GIORGIO ORIGO, "INCONTRO NELLA NEBBIA"

 

E’ stato appena pubblicato, per i tipi delle Edizioni del Rosone, un interessante libro in cui si rievocano le vicende più tragiche del periodo bellico in Capitanata, ed in particolare a Foggia. Si tratta di “Incontro nella nebbia”, un’opera autobiografica scritta da Giorgio Origo (pp. 127, euro 13). L’autore è nato a Genova nel 1925, ma dal 1935 al 1947 ha vissuto a Foggia, in un periodo, com’è facile comprendere, particolarmente delicato.

L’occasione per riandare a quegli anni gli è stata offerta, come racconta lo stesso Origo nella prefazione, da una ricerca sulla seconda guerra mondiale, assegnata a scuola ad una sua nipote; la ragazza ovviamente si rivolge al nonno, e così fa, l’anno dopo, anche un altro nipote. Da questo spunto, attraverso successive aggiunte, è nato “Incontro nella nebbia”, che si avvale della presentazione dell’attuale preside dell’Istituto Tecnico Industriale “Saverio Altamura”, Annamaria Novelli. Origo, infatti, ha frequentato a suo tempo proprio questa scuola superiore, che ha lasciato un segno nella sua formazione, visto che dopo ha lavorato in un’azienda siderurgica, dalla quale si è congedato come dirigente.

La stazione di Foggia dopo i bombardamenti

 

Per la Novelli questo libro colpisce soprattutto per l’importanza che assegna alla scuola nella formazione dei giovani di allora; ed in effetti è indubbio che l’istruzione aveva in passato un ruolo ben più plasmante e incisivo.

Origo racconta le pagine della sua giovinezza in terza persona, con uno stile asciutto e misurato, attento ad evitare le eccessive cadute nel sentimentalismo. Egli, in compenso, rivive quel periodo con molti particolari, ricostruendo luoghi, persone e fatti che sono rimasti nel fondo della sua memoria.

La narrazione si apre con un evento tragico, quel 10 giugno del 1940, quando Mussolini, “maestro abile nella tecnica teatrale, fece il suo memorabile discorso”, ascoltato dalla folla festante anche a Foggia. Solo in pochi capirono quale tragedia stava per iniziare e Giorgio, con il senno del poi, capì una lezione importante: “se più di tre persone gridano in coro lo stesso slogan, bisogna allontanarsene di corsa e riflettere. Dietro alla folla che grida: - Liberate Barabba – c’è sempre un fariseo”. E’ una lezione, questa, che viene suggerita alla fine del capitolo, in una parte in corsivo, con la quale si vuole suggerire una morale. E’ un espediente che Origo usa anche in altre pagine, evidenziando lo stacco cronologico.

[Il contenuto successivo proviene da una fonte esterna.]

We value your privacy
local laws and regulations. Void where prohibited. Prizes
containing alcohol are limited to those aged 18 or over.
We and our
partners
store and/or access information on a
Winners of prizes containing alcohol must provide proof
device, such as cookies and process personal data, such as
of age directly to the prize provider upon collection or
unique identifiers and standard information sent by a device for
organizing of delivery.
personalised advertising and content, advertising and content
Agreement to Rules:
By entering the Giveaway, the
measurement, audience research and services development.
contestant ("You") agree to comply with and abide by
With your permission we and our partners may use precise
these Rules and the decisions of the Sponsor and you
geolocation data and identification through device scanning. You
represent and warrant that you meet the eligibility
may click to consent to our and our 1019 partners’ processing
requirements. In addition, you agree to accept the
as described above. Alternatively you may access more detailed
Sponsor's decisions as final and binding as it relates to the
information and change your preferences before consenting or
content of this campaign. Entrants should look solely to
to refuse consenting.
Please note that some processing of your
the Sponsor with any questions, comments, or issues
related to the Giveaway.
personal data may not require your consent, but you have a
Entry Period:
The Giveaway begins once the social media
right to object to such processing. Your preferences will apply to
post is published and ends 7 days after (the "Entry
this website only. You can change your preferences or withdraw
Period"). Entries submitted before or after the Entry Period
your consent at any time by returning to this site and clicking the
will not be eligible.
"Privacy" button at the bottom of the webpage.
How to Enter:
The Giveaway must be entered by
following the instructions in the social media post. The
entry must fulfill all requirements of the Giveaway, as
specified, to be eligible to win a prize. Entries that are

Tutte quelle grida di giubilo diventeranno grida di dolore anche per il protagonista, che racconta la fuga nei rifugi antiaerei e i terribili bombardamenti di Foggia. La città cambia aspetto, appare irriconoscibile, e cumuli di macerie prendono il posto di un caseggiato di quattro piani, “attorno al quale militari, pompieri e gente comune scavava alacremente in cerca di sopravvissuti”.

I rosari delle donne restarono interrotti di fronte alla morte, scrive Origo, che con la sua famiglia è costretto a rifugiarsi in Molise, in una serie di pericolosi spostamenti. Il ritorno a Foggia è nel segno della rovina e della devastazione, mentre la fame imperversa.

Il libro di Origo contiene molti episodi che meritano di essere letti e commentati, anche a livello scolastico, come quello della fila fatta per acquistare un pezzo di carne in occasione delle feste di fine anno, non appena si sparge la notizia della riapertura di una macelleria, in corso Giannone. E’ bene non dimenticare mai, e nonno Origo ha pienamente ragione.